# DOCUMENT EXTRACT
================================
WANT THE LATEST DATA FROM MORNING CONSULT? SUBSCRIBE HERE

WANT THE LATEST DATA FROM MORNING CONSULT? SUBSCRIBE HERE

COMIC-CON

DC vs. Marvel? For Fans, It’s More Like DC Plus Marvel

93% of DC fans were also Marvel fans; 87% of Marvel backers also liked DC

Cast and crew of Marvel movies 'Black Panther,' 'Captain Marvel,' 'Doctor Strange,' 'Guardians of the Galaxy Vol. 2,' and 'Spider-Man: Homecoming' attend the Marvel Studios presentation during Comic-Con International 2016 at San Diego Convention Center. 63 percent of survey respondents said they were a fan of Marvel. (Kevin Winter/Getty Images)
  • Marvel was the most popular franchise, with 63% of adults describing themselves as fans; Fortnite came in last with 15%.

  • Most fans of Fortnite were likely to overlap with other fandoms.

Pop culture fans are preparing to descend on San Diego on Thursday for Comic-Con, where a common question asked by fans at the panels is “Star Trek or Star Wars?” 

Since the annual convention’s beginning, fans have been passionately loyal to their favorite franchises, but Morning Consult data suggest that these lines between these fan groups are in fact quite blurry.

The July 8-10 Morning Consult/The Hollywood Reporter survey of 2,200 U.S. adults looked at how much overlap exists between fans of popular franchises such as Harry Potter, “Doctor Who,” DC Comics and “Game of Thrones.”
================================
# SUPPLIED MATERIAL

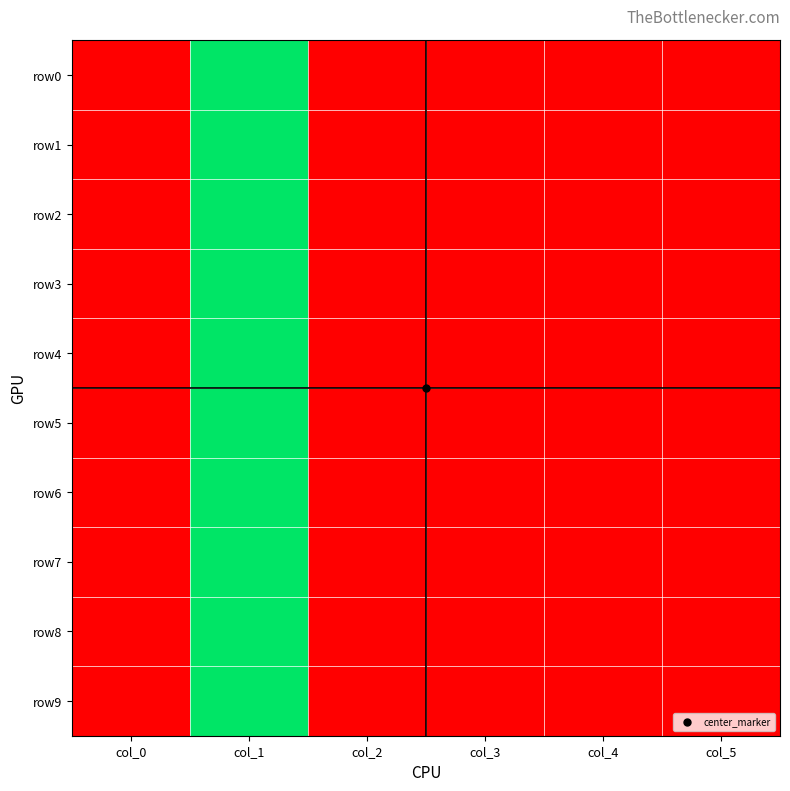

Count the number of data series in this chart.

10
================================
# INSTRUCTIONS
A – Answer these questions from the Comic-Con fan survey article:
(i) What percentage of DC fans were also Marvel fans?
(ii) Which franchise came in last, and what share of adults called themselves its fans?
(iii) How many U.S. adults took part in the survey?
B – Please carry on the Comic-Con fan survey article from the point where it stops.

# ANSWERS TO THE EXERCISE
A –
(i) 93%
(ii) Fortnite, with 15%
(iii) 2,200

B –
The data shows that Marvel and “Star Wars” have the biggest overlap with other fandoms. But while video game Fortnite was at the bottom of the list in popularity — and subsequently last in crossover appeal — it has been able to capitalize on fandom overlap through collaboration with more popular franchises.

For example, 87 percent of self-described Marvel fans were also DC fans, and 93 percent of DC fans were also fans of Marvel — and nearly three-quarters (72 percent) of “Star Wars” fans were also fans of “Star Trek.” Marvel, the franchise responsible for billion-dollar films including “Avengers: Endgame” and “Black Panther,” was almost universally popular across various fandoms.

When looking at overall popularity of fandoms, Marvel came in at the top, with 63 percent of adults saying they are a fan of the superhero franchise. “Star Wars” tied for second (60 percent) with pop culture in general, with the DC Universe coming in right behind them at 59 percent.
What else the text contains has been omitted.